*** Task input
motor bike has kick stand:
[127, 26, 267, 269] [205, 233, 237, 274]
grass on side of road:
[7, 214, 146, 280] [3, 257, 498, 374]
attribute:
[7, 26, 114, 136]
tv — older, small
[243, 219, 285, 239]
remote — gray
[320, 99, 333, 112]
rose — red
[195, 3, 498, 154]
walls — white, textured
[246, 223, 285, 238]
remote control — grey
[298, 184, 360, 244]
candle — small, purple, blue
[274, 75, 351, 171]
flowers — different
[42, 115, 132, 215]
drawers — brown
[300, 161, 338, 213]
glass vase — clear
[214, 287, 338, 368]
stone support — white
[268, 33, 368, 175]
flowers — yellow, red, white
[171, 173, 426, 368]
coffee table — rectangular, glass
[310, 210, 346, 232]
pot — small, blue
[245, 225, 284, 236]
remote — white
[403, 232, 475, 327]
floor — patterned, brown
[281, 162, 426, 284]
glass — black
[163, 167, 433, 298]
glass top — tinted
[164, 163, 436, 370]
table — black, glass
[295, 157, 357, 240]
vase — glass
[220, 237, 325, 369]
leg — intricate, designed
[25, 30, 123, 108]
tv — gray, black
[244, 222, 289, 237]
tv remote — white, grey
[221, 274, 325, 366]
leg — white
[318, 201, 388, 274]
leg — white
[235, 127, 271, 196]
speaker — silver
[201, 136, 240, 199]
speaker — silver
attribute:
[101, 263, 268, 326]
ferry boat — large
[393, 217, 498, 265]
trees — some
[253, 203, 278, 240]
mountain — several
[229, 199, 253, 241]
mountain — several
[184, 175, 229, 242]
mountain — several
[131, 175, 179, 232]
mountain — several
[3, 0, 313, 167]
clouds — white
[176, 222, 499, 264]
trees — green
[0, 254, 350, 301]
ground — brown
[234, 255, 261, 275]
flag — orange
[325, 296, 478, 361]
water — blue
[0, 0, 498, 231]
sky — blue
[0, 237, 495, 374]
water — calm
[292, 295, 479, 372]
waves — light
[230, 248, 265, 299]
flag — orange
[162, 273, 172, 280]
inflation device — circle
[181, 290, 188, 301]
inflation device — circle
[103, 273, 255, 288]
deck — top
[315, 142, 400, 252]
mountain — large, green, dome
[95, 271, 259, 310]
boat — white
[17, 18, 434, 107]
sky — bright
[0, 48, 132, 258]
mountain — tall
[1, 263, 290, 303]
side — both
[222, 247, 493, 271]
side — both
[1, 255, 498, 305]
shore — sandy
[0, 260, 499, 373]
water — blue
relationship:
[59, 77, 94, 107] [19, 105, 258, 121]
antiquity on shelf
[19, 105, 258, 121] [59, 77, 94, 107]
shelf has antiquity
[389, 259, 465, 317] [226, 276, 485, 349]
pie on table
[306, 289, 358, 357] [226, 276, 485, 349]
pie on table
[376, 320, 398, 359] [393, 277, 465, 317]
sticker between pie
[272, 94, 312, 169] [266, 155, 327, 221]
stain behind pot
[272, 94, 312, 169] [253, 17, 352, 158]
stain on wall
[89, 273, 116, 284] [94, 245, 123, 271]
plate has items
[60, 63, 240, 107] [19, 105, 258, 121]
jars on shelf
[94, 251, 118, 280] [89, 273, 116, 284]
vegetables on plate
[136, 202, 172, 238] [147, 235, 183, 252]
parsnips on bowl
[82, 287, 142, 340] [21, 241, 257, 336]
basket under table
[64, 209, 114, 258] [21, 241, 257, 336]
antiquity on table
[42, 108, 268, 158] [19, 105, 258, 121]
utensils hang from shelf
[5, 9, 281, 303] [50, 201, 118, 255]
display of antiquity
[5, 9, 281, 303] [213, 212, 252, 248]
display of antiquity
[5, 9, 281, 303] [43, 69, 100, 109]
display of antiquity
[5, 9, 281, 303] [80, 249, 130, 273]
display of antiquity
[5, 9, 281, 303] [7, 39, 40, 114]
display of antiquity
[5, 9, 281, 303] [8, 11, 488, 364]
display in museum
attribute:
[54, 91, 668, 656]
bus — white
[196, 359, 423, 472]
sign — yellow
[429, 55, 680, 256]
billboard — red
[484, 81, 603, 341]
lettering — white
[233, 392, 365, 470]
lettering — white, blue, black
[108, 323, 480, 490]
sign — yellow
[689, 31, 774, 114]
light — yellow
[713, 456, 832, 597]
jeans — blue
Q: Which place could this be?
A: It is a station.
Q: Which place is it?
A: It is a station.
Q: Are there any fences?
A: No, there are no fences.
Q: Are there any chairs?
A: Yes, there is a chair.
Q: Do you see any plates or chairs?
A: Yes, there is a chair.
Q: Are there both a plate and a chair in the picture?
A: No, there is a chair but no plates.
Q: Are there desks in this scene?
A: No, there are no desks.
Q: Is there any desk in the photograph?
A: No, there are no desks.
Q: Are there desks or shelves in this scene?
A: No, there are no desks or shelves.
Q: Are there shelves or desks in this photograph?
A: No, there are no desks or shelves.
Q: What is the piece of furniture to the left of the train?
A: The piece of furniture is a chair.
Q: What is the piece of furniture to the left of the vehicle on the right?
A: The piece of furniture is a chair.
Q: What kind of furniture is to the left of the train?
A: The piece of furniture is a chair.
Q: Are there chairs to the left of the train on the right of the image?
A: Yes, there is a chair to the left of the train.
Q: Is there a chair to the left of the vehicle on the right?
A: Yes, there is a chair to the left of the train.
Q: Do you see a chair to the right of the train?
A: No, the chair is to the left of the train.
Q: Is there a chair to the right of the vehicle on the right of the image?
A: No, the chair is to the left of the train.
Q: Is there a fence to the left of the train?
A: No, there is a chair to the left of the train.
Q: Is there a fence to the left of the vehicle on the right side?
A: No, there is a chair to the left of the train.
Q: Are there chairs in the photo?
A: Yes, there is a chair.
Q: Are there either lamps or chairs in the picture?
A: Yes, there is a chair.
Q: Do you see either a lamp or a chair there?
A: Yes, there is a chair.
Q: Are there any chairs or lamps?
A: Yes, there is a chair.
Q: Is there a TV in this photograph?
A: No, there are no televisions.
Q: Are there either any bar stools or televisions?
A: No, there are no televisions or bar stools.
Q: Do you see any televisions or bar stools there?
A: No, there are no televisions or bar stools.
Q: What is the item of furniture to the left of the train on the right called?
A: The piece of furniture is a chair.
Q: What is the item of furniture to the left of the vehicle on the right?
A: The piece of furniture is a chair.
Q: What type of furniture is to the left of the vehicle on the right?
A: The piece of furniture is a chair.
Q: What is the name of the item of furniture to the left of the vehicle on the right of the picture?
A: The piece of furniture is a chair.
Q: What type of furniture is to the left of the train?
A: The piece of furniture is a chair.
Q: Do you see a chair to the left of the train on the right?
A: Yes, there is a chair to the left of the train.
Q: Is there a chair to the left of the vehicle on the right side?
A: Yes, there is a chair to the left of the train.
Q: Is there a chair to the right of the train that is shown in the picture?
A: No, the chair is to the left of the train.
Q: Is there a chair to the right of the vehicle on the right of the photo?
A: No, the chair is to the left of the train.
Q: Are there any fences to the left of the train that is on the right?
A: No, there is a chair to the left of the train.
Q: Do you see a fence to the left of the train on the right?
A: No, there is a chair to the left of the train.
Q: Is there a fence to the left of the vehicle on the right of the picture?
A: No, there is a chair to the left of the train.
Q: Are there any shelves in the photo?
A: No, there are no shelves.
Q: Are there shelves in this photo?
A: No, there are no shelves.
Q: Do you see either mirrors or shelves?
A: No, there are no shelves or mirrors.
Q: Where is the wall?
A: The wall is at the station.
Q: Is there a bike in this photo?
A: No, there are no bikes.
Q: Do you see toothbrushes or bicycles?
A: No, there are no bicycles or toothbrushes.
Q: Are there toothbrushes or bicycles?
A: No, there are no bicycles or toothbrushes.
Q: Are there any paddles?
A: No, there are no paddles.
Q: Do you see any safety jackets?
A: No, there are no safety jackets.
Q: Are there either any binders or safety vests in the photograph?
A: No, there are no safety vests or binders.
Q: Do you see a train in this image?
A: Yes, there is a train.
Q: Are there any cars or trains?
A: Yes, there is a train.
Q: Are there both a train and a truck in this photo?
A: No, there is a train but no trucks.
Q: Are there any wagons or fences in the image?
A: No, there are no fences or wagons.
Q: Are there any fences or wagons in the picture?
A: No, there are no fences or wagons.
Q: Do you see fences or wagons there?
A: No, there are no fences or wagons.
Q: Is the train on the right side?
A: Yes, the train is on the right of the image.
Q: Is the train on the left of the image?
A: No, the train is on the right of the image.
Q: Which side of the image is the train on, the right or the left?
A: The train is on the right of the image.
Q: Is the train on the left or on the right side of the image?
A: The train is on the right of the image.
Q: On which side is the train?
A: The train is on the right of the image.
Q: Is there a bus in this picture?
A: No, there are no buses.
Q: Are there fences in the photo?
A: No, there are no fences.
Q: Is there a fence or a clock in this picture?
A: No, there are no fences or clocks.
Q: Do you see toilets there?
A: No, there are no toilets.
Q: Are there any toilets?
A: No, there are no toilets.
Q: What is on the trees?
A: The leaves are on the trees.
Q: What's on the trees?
******
Output the lines of the listing from the line with "[222, 247, 493, 271]" to the line with "stain behind pot", both included, as a Markdown table with the columns Row and Line. Number each row and leave out blank lines.

Task output.
| Row | Line |
|---|---|
| 1 | [222, 247, 493, 271] |
| 2 | side — both |
| 3 | [1, 255, 498, 305] |
| 4 | shore — sandy |
| 5 | [0, 260, 499, 373] |
| 6 | water — blue |
| 7 | relationship: |
| 8 | [59, 77, 94, 107] [19, 105, 258, 121] |
| 9 | antiquity on shelf |
| 10 | [19, 105, 258, 121] [59, 77, 94, 107] |
| 11 | shelf has antiquity |
| 12 | [389, 259, 465, 317] [226, 276, 485, 349] |
| 13 | pie on table |
| 14 | [306, 289, 358, 357] [226, 276, 485, 349] |
| 15 | pie on table |
| 16 | [376, 320, 398, 359] [393, 277, 465, 317] |
| 17 | sticker between pie |
| 18 | [272, 94, 312, 169] [266, 155, 327, 221] |
| 19 | stain behind pot |